● **Activity**:
Give back each line of the data exactly as it reads, minus the pictures.

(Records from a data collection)
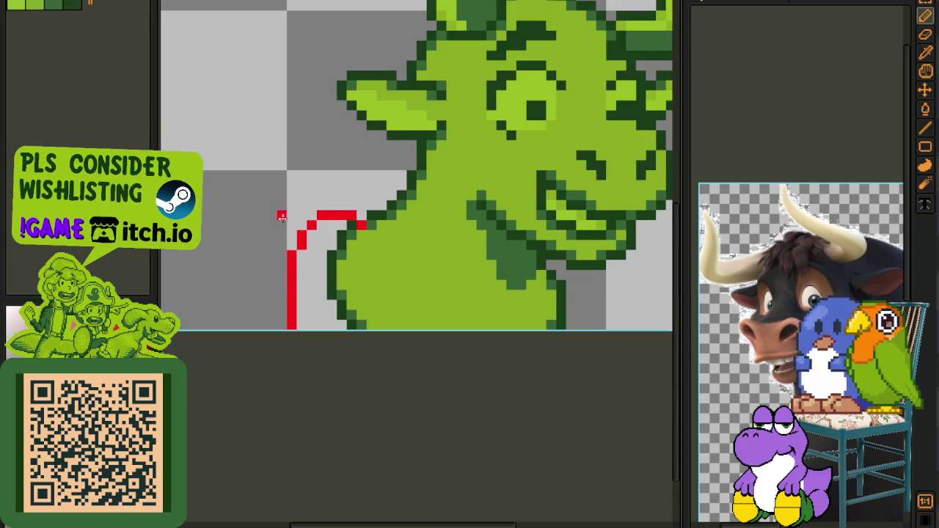
# Shift the left part of the red line two pixels left and fill the gap pixel
pyautogui.moveTo(252, 185); pyautogui.dragTo(338, 332)
pyautogui.moveTo(332, 226); pyautogui.dragTo(312, 226)
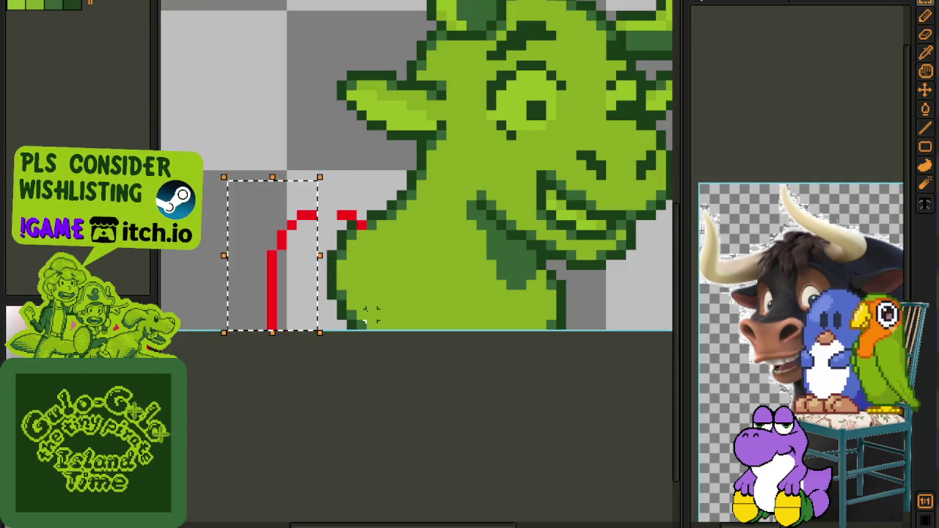
pyautogui.scroll(1, 311, 226)
pyautogui.press('b')
pyautogui.click(338, 213)
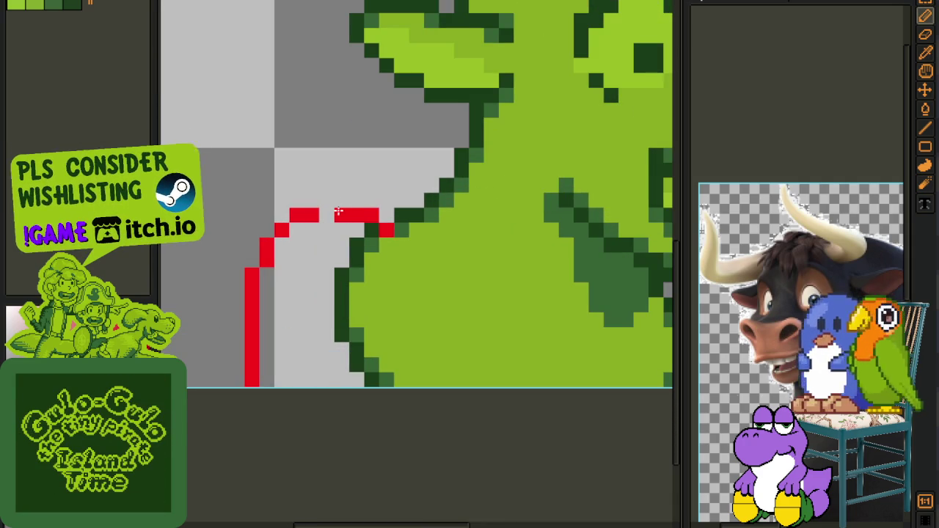
pyautogui.scroll(-3, 322, 212)
pyautogui.scroll(2, 341, 253)
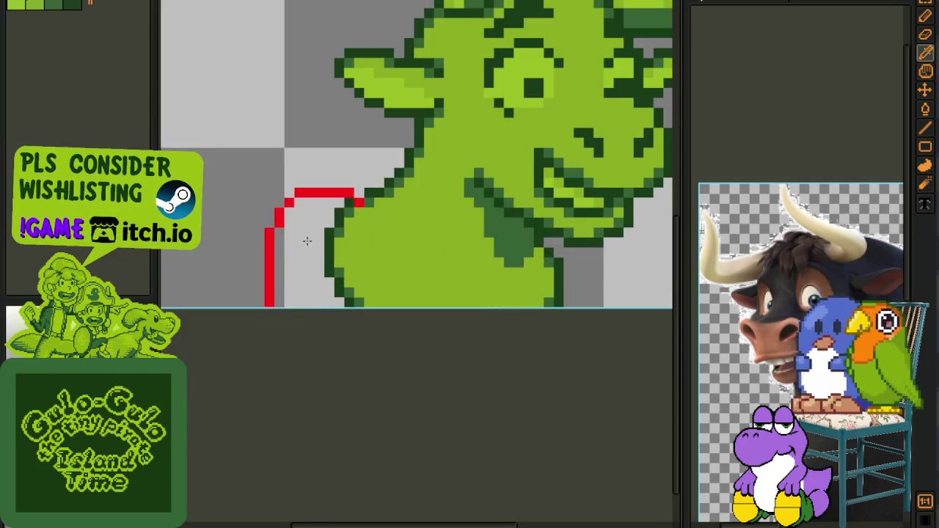
pyautogui.press('g')
pyautogui.click(306, 242)
pyautogui.scroll(-2, 305, 241)
pyautogui.scroll(3, 345, 217)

● **Answer to this exercise**:
# Shift the left part of the red line two pixels left and fill the gap pixel
pyautogui.moveTo(252, 185); pyautogui.dragTo(338, 332)
pyautogui.moveTo(332, 226); pyautogui.dragTo(312, 226)
pyautogui.scroll(1, 311, 226)
pyautogui.press('b')
pyautogui.click(338, 213)
pyautogui.scroll(-3, 322, 212)
pyautogui.scroll(2, 341, 253)
pyautogui.press('g')
pyautogui.click(306, 242)
pyautogui.scroll(-2, 305, 241)
pyautogui.scroll(3, 345, 217)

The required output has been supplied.